Actually, it seems that the app has been deleted, which I guess is expected due to a bug on my end. Trying to better reproduce the wedged state…

ajbouh · August 4, 2021, 9:05pm

Ok, so it’s now back but not serving any new TLS requests

kurt · August 4, 2021, 9:07pm

It’s working here, but I think I may know what’s wrong.

Will you run dig a sandbox-cld-adamb-batch-10.fly.dev and dig aaaa sandbox-cld-adamb-batch-10.fly.dev, then compare those IPs to fly ips list?

New apps get entirely new sets of IP addresses, so if you could have problems if you have DNS lookups cached on a system, delete an app, and then create a new one.

ajbouh · August 4, 2021, 9:11pm

sandbox-cld-adamb-batch-10.fly.dev. 3599 IN AAAA 2a09:8280:1::1:606
sandbox-cld-adamb-batch-10.fly.dev. 3135 IN A     213.188.211.206

TYPE ADDRESS            CREATED AT 
v4   213.188.211.206    17m20s ago 
v6   2a09:8280:1::1:606 17m20s ago

» curl sandbox-cld-adamb-batch-10.fly.dev
curl: (56) Recv failure: Connection reset by peer

kurt · August 4, 2021, 9:29pm

Will you try curl -v and see what IP it’s using? If it’s using one of those apps IPs, will you also show me the output of curl https://debug.fly.dev?

ajbouh · August 4, 2021, 9:34pm

Interesting!

» curl -v sandbox-cld-adamb-batch-10.fly.dev
*   Trying 213.188.211.191...
* TCP_NODELAY set
* Connected to sandbox-cld-adamb-batch-10.fly.dev (213.188.211.191) port 80 (#0)
> GET / HTTP/1.1
> Host: sandbox-cld-adamb-batch-10.fly.dev
> User-Agent: curl/7.64.1
> Accept: */*
> 
* Recv failure: Connection reset by peer
* Closing connection 0
curl: (56) Recv failure: Connection reset by peer

=== Headers ===
Host: debug.fly.dev
Fly-Region: sjc
Via: 2 fly.io
User-Agent: Mozilla/5.0 (Macintosh; Intel Mac OS X 10_15_7) AppleWebKit/537.36 (KHTML, like Gecko) Chrome/91.0.4472.77 Safari/537.36
Sec-Fetch-Dest: document
Sec-Gpc: 1
X-Forwarded-For: 99.152.113.146, 77.83.140.164
Fly-Request-Id: 01FC9HCB4N2HXEPAMDS9GG94N3
Accept: text/html,application/xhtml+xml,application/xml;q=0.9,image/avif,image/webp,image/apng,*/*;q=0.8,application/signed-exchange;v=b3;q=0.9
Accept-Encoding: gzip, deflate, br
Accept-Language: en-US,en;q=0.9
X-Forwarded-Ssl: on
X-Forwarded-Port: 443
Fly-Forwarded-Proto: https
Fly-Dispatch-Start: t=1628112825493876;instance=cab64964
Dnt: 1
X-Request-Start: t=1628112825493439
Sec-Fetch-Mode: navigate
Sec-Fetch-User: ?1
Fly-Client-Ip: 99.152.113.146
Fly-Forwarded-Port: 443
Sec-Ch-Ua: " Not;A Brand";v="99", "Google Chrome";v="91", "Chromium";v="91"
Sec-Ch-Ua-Mobile: ?0
Sec-Fetch-Site: none
X-Forwarded-Proto: https
Fly-Forwarded-Ssl: on

=== ENV ===
FLY_ALLOC_ID=cab64964-e950-23d6-ca66-22231cf6787b
FLY_APP_NAME=debug
FLY_PUBLIC_IP=2604:1380:45e1:3001:0:cab6:4964:1
FLY_REGION=sjc
FLY_VM_MEMORY_MB=128
HOME=/root
PATH=/usr/local/sbin:/usr/local/bin:/usr/sbin:/usr/bin:/sbin:/bin
TERM=linux
WS=this
is
a
test
cgroup_enable=memory

2021-08-04 21:33:45.495971215 +0000 UTC m=+4379029.236292125

kurt · August 4, 2021, 9:38pm

Well the good news is, that’s definitely the old IP. It should be using 213.188.211.206. So it seems like your launch mutation is working fine!

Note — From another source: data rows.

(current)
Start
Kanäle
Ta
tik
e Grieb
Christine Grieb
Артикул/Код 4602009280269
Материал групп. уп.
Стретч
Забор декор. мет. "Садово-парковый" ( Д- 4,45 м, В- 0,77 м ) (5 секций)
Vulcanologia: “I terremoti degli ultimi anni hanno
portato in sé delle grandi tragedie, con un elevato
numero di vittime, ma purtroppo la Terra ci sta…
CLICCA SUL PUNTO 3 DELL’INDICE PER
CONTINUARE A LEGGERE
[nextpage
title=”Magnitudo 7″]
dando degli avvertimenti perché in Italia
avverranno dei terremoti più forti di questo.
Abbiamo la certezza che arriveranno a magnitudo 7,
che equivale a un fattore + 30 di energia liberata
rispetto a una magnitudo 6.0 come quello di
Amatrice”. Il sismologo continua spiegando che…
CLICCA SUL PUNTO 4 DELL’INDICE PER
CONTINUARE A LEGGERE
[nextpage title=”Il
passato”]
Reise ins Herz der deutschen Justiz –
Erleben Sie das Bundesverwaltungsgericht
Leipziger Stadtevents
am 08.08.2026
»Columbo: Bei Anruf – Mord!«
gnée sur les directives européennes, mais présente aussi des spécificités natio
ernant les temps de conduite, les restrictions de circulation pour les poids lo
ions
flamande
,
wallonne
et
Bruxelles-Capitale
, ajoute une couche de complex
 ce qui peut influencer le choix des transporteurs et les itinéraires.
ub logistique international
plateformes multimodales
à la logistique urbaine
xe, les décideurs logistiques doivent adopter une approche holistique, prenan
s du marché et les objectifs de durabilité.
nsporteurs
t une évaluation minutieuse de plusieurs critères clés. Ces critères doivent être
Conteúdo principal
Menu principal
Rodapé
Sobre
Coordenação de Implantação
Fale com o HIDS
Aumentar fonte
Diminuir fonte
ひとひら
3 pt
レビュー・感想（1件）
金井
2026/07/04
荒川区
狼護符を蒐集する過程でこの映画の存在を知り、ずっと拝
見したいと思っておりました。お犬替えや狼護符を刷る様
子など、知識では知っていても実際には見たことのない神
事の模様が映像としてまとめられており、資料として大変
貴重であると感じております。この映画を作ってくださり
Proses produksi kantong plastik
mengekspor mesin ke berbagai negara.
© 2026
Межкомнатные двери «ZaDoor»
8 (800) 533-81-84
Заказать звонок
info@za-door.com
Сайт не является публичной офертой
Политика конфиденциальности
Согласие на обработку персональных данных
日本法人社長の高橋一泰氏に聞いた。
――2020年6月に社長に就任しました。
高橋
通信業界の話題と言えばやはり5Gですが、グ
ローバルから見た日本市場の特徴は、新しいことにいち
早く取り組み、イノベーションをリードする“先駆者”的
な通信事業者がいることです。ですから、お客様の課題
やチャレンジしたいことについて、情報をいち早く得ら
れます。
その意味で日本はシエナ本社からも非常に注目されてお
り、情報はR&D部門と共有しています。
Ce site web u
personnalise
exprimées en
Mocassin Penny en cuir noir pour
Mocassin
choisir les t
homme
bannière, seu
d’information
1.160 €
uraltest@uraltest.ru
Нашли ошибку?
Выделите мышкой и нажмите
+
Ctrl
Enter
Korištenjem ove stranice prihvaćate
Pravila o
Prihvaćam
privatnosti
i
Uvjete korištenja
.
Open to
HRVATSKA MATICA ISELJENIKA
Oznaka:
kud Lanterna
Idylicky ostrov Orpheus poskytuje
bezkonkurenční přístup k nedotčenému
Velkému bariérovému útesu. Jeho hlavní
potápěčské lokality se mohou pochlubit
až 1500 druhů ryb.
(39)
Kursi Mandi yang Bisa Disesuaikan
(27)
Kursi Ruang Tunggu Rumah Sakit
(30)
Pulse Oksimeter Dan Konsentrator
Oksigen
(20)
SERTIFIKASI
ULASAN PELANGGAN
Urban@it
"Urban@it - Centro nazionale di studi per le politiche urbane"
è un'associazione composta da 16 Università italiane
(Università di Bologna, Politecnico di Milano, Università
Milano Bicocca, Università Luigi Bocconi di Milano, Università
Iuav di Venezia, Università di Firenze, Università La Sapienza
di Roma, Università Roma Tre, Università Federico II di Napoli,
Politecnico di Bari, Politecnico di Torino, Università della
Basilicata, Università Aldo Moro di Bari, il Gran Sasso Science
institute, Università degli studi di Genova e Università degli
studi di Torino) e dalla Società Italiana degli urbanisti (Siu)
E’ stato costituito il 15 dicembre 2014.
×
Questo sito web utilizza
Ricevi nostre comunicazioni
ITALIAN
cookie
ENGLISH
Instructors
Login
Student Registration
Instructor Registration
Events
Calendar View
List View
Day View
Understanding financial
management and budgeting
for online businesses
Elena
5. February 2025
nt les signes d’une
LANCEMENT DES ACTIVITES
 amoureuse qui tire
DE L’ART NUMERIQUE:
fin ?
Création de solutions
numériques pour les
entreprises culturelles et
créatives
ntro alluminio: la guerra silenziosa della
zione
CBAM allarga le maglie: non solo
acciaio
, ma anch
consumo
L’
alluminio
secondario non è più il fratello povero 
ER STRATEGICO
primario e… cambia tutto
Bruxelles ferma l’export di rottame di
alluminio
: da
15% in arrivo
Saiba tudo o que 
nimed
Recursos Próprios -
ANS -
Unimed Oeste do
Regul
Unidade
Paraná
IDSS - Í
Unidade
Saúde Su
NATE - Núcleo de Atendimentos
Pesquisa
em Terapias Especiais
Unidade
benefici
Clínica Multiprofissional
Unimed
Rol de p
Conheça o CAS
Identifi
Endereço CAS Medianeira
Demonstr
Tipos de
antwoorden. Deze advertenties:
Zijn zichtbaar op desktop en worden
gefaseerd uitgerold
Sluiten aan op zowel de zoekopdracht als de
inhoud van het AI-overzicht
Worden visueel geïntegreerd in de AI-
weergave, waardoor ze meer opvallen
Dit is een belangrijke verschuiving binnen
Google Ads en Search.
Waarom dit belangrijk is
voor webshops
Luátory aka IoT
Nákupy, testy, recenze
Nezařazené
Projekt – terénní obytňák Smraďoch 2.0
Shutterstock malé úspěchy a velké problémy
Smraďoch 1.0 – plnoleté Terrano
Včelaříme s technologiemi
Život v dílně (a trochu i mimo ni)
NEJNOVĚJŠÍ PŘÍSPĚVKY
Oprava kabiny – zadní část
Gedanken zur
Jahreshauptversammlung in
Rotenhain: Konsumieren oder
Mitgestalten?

If you use unique app names, you probably won’t have this issue. Alternatively, you can figure out how to flush your DNS cache (which is some voodoo that varies by operating system).

ajbouh · August 4, 2021, 9:41pm

Good point. Unfortunately I don’t know that I control the DNS caches throughout my infrastructure (in AWS, etc).

I think there was a bug in my terraform module that was overly aggressive about creating/deleting on every deploy. Now that the bug is fixed I’ll keep an eye on things.